__WHAT THE TASK REQUIRES__: In the listing below, find each line with the string "give" and return it.

__TASK MATERIAL__:

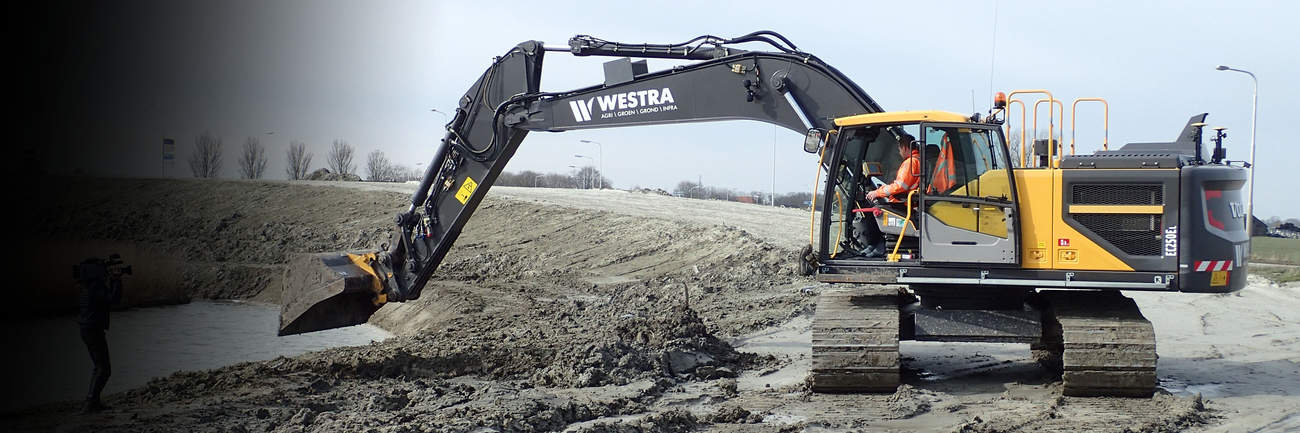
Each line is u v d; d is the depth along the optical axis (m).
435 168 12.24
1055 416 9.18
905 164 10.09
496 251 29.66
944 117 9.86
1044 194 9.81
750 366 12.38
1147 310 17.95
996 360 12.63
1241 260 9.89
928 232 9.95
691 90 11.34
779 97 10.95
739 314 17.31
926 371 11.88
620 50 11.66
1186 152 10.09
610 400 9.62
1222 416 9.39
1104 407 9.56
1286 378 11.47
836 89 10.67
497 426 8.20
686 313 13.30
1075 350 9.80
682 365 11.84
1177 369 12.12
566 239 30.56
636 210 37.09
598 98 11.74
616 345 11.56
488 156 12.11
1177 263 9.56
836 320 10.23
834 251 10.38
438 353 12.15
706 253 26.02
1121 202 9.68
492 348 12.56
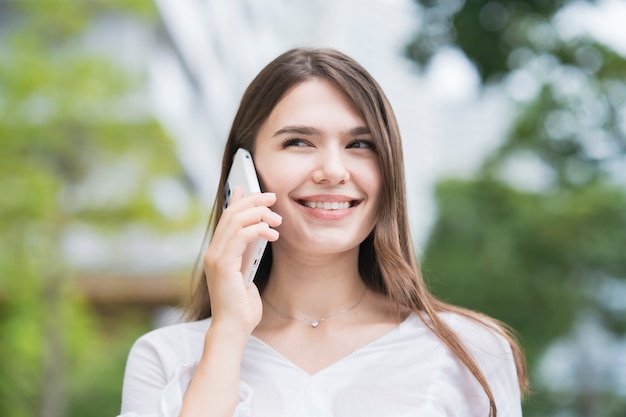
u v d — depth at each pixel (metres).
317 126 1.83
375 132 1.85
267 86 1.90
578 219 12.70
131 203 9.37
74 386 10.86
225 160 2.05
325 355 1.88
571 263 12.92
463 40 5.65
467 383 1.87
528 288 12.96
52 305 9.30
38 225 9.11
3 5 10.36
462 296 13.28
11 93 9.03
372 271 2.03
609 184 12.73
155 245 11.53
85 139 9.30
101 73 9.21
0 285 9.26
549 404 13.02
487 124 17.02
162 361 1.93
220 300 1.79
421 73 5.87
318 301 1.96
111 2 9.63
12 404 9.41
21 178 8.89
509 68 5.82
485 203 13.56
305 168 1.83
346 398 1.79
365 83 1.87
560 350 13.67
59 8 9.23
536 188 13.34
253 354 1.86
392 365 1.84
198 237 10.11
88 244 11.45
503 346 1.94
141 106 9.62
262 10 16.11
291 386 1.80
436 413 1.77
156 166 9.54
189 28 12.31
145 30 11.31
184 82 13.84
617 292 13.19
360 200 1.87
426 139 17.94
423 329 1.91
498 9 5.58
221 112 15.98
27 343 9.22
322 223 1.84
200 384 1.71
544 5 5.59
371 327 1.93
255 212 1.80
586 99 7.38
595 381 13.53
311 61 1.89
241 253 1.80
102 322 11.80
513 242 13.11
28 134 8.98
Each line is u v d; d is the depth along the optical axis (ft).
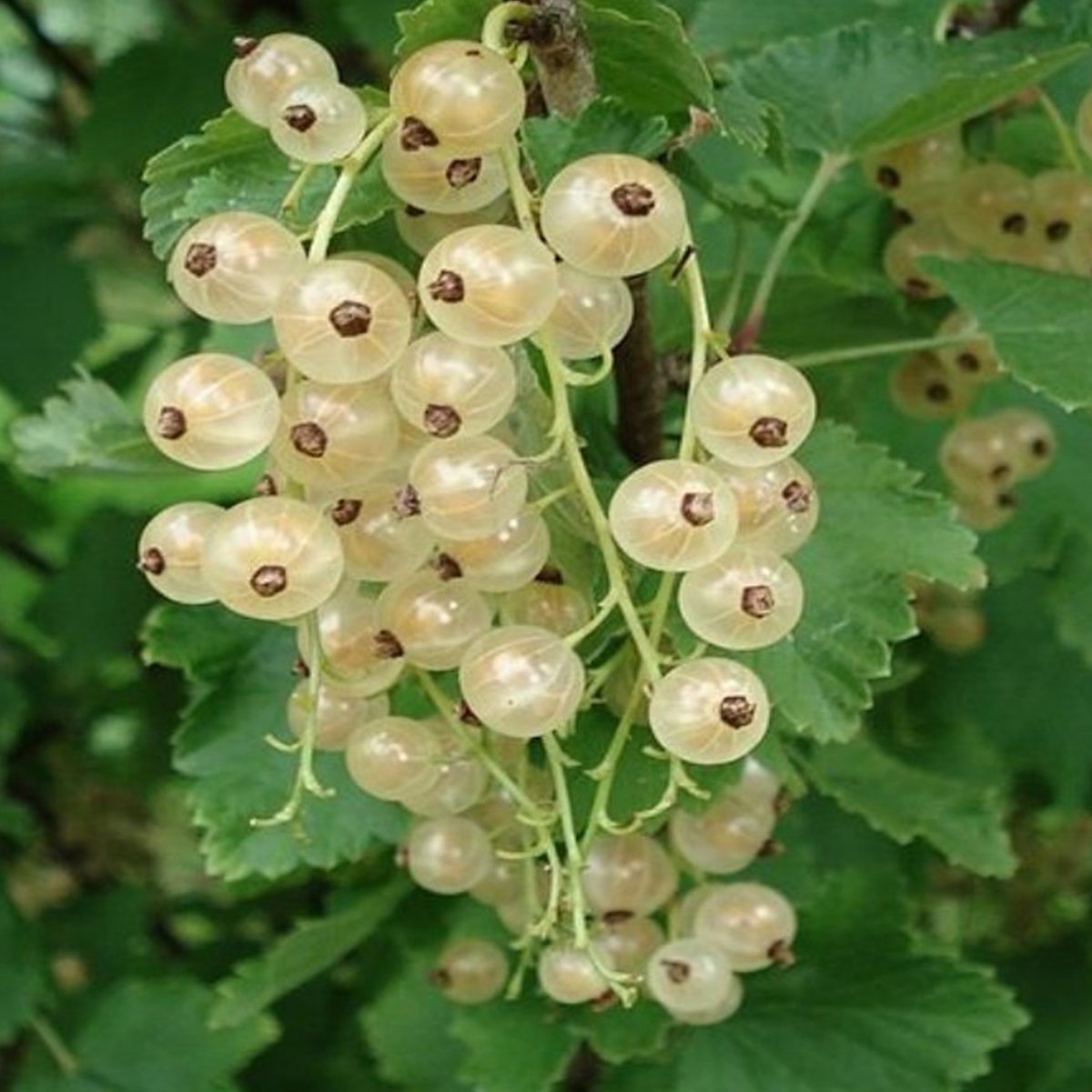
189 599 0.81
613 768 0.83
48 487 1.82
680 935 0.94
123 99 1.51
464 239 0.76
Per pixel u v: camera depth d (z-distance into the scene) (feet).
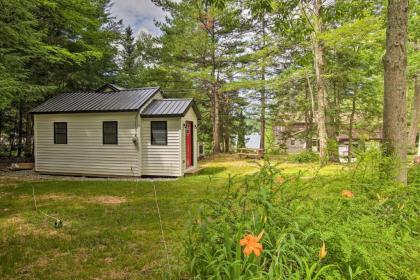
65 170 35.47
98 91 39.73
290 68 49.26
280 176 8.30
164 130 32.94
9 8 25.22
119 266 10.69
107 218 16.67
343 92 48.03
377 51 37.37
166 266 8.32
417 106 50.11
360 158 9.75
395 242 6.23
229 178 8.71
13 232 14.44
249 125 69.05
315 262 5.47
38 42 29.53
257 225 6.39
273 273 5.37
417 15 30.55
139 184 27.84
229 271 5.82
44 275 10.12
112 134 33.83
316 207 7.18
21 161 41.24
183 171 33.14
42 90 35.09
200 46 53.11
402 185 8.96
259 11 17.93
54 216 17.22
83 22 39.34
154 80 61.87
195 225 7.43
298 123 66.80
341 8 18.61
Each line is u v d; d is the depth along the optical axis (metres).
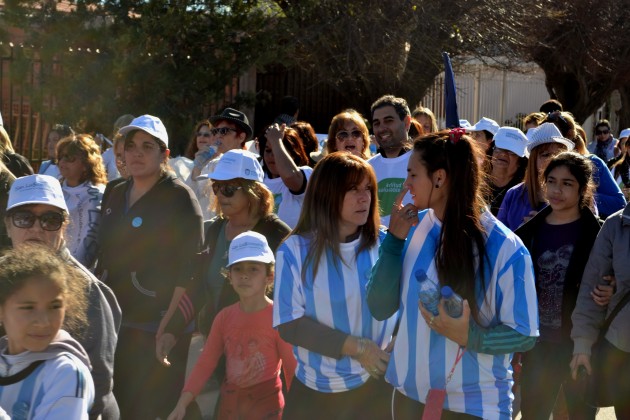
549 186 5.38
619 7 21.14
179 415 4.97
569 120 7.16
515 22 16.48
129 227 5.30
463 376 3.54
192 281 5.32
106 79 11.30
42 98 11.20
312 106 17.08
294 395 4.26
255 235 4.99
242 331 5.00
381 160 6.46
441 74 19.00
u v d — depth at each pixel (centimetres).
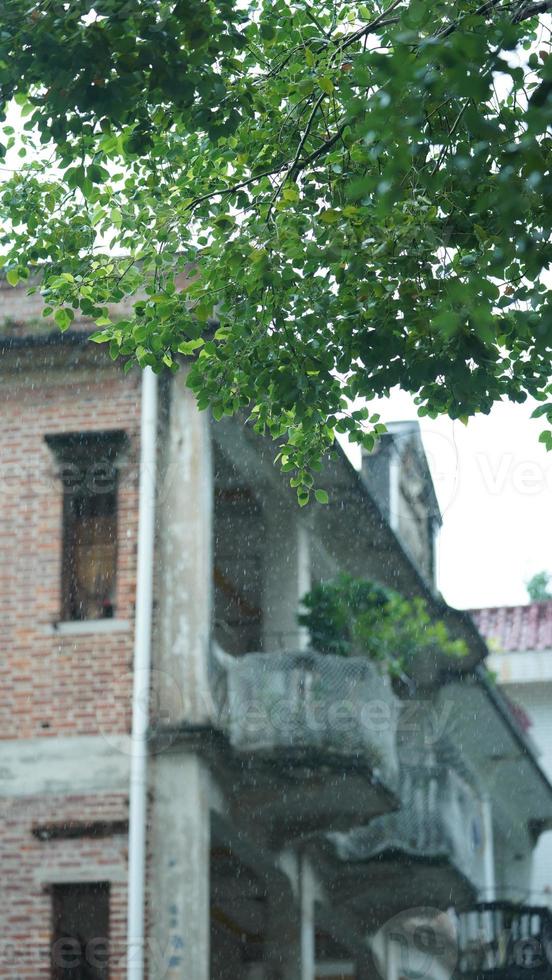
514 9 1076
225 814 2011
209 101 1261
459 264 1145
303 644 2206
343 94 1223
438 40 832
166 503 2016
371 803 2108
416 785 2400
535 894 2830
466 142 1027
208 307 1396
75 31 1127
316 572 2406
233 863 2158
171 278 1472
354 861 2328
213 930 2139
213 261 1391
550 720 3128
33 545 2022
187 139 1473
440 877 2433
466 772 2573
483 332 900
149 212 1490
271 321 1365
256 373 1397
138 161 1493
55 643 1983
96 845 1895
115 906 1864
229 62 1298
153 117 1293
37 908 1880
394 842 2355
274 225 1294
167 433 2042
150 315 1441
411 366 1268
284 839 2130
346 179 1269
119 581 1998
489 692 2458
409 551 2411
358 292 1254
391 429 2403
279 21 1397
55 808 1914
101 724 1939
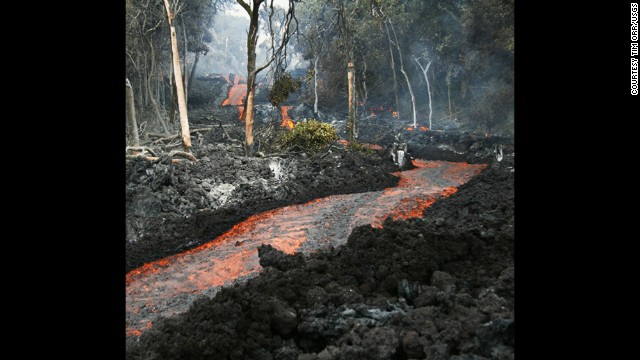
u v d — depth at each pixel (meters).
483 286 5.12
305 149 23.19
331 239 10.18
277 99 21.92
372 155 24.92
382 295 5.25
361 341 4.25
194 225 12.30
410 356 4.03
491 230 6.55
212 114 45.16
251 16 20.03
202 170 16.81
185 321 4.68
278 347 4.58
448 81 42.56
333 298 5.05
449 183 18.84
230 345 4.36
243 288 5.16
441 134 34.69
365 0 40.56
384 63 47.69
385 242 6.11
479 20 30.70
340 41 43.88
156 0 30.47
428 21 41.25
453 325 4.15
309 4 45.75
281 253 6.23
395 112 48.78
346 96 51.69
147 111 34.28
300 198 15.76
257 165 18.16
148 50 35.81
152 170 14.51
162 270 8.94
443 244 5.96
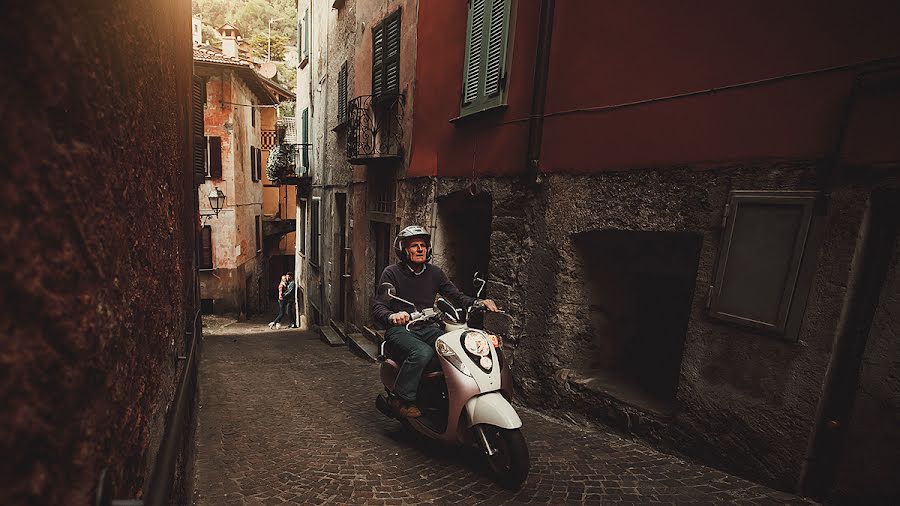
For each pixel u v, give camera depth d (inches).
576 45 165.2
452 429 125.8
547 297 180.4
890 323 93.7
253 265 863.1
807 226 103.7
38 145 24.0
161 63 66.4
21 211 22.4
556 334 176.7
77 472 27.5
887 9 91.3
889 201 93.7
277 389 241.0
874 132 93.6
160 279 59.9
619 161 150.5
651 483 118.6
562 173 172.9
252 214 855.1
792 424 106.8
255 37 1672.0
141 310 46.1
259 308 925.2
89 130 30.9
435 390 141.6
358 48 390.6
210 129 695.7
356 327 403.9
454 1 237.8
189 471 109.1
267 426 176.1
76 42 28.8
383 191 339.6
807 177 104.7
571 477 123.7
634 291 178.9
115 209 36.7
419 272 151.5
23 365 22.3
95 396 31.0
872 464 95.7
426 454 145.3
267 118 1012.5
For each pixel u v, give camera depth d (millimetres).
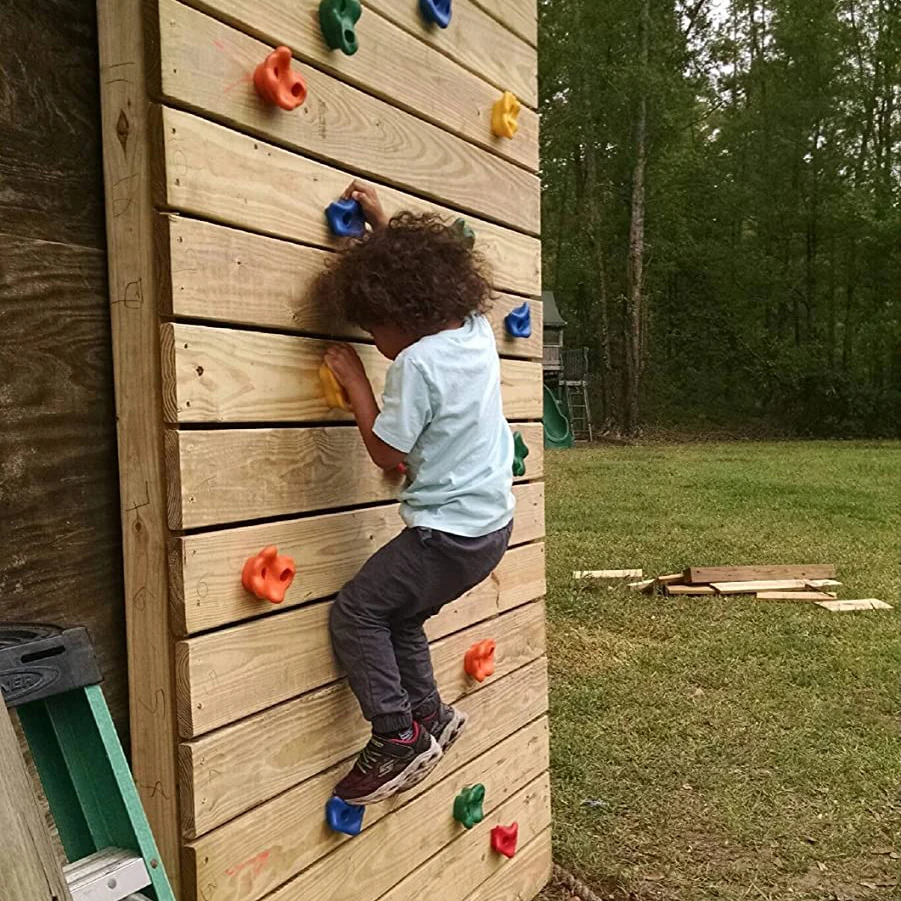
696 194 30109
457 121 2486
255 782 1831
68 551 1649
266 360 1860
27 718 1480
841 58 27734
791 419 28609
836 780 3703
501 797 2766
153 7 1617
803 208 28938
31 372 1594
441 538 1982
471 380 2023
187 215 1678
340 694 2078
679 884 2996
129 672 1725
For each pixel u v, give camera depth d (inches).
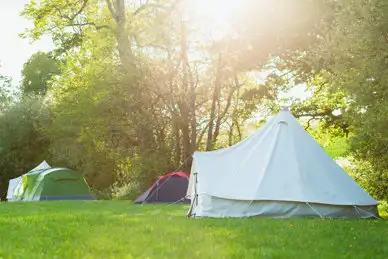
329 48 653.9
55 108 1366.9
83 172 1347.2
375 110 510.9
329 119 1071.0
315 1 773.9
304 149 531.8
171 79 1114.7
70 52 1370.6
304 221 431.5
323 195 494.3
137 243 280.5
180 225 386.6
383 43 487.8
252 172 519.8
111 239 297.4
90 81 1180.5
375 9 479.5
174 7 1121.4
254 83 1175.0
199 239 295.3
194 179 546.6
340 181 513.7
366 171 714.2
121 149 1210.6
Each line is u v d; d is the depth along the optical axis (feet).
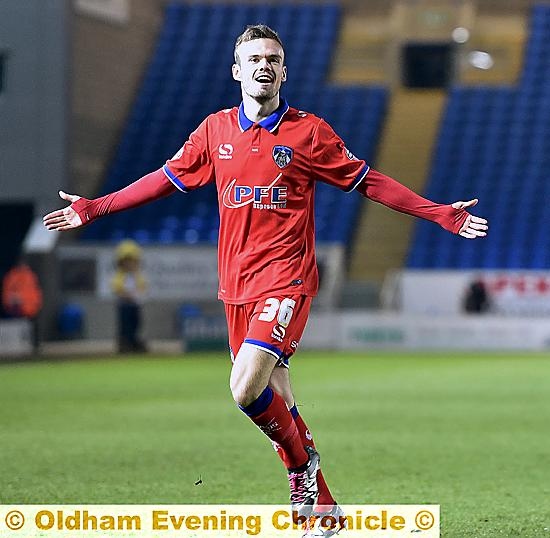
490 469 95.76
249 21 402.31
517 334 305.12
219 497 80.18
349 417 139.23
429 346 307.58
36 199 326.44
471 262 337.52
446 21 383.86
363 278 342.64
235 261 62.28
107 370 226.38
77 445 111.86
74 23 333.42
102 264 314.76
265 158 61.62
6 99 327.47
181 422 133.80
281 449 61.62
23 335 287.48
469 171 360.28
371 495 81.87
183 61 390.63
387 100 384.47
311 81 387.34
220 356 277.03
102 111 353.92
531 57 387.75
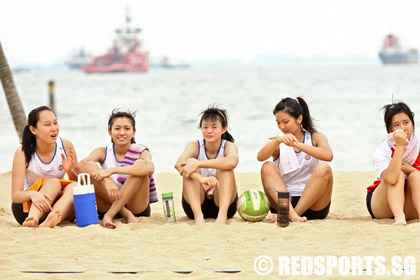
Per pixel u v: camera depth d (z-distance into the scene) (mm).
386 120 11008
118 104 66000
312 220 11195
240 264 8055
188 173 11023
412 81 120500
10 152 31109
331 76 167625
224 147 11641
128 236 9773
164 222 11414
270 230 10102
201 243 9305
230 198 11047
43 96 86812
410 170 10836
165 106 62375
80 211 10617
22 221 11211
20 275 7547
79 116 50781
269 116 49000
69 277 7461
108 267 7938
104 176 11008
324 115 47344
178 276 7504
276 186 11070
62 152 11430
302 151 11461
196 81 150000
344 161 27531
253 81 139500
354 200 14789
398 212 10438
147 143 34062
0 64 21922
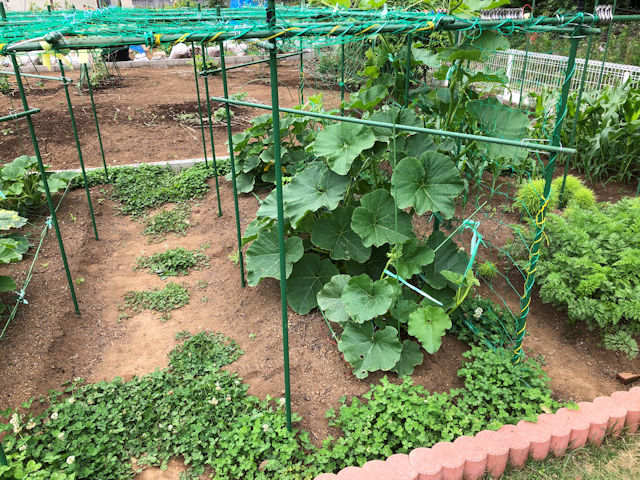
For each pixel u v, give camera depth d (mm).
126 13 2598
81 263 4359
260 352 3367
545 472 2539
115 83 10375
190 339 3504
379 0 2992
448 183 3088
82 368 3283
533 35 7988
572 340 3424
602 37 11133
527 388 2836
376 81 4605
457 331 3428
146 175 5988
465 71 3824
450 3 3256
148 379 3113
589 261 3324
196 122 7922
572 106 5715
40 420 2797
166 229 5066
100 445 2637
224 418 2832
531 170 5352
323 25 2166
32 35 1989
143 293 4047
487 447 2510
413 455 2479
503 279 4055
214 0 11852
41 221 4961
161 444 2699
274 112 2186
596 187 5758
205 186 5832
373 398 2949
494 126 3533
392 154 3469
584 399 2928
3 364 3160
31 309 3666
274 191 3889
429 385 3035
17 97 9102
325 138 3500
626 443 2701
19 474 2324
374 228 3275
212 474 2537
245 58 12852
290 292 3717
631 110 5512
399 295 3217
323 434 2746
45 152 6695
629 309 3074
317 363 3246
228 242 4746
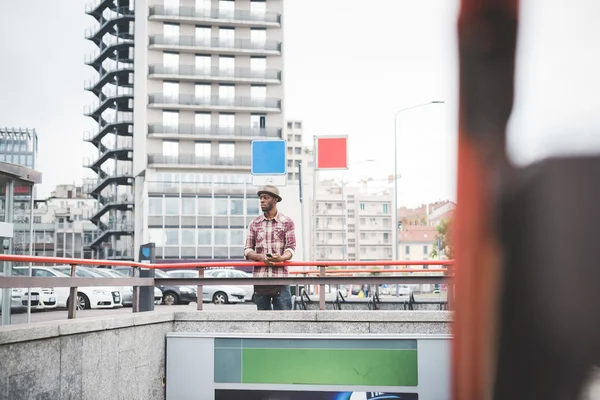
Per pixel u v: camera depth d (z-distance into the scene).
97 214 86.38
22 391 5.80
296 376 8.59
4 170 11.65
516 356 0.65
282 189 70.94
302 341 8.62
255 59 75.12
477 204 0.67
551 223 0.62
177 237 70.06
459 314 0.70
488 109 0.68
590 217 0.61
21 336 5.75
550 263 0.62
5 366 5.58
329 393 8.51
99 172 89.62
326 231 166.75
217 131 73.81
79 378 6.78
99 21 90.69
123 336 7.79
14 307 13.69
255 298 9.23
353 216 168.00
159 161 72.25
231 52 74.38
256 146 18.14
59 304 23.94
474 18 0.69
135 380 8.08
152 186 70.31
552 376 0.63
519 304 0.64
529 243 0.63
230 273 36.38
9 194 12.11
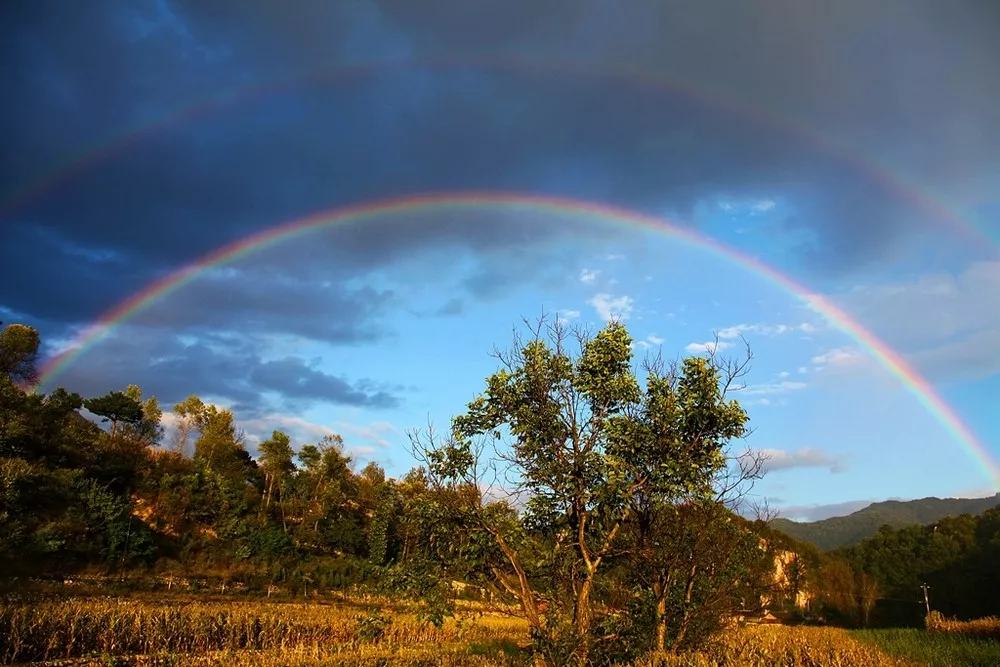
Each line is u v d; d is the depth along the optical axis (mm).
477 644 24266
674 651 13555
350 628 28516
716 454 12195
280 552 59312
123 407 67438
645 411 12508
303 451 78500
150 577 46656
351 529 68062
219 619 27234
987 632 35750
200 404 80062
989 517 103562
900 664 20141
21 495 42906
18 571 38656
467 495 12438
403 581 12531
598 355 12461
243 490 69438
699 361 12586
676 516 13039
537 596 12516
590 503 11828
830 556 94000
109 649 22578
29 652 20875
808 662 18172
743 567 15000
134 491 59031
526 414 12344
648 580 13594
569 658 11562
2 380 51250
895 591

__ANSWER BOX__:
For each pixel u v, give camera depth d (inches).
For each pixel u v, give camera depth d (millimetres).
For each pixel u v, give camera depth d (inches).
For each pixel u v, give camera depth d (mm).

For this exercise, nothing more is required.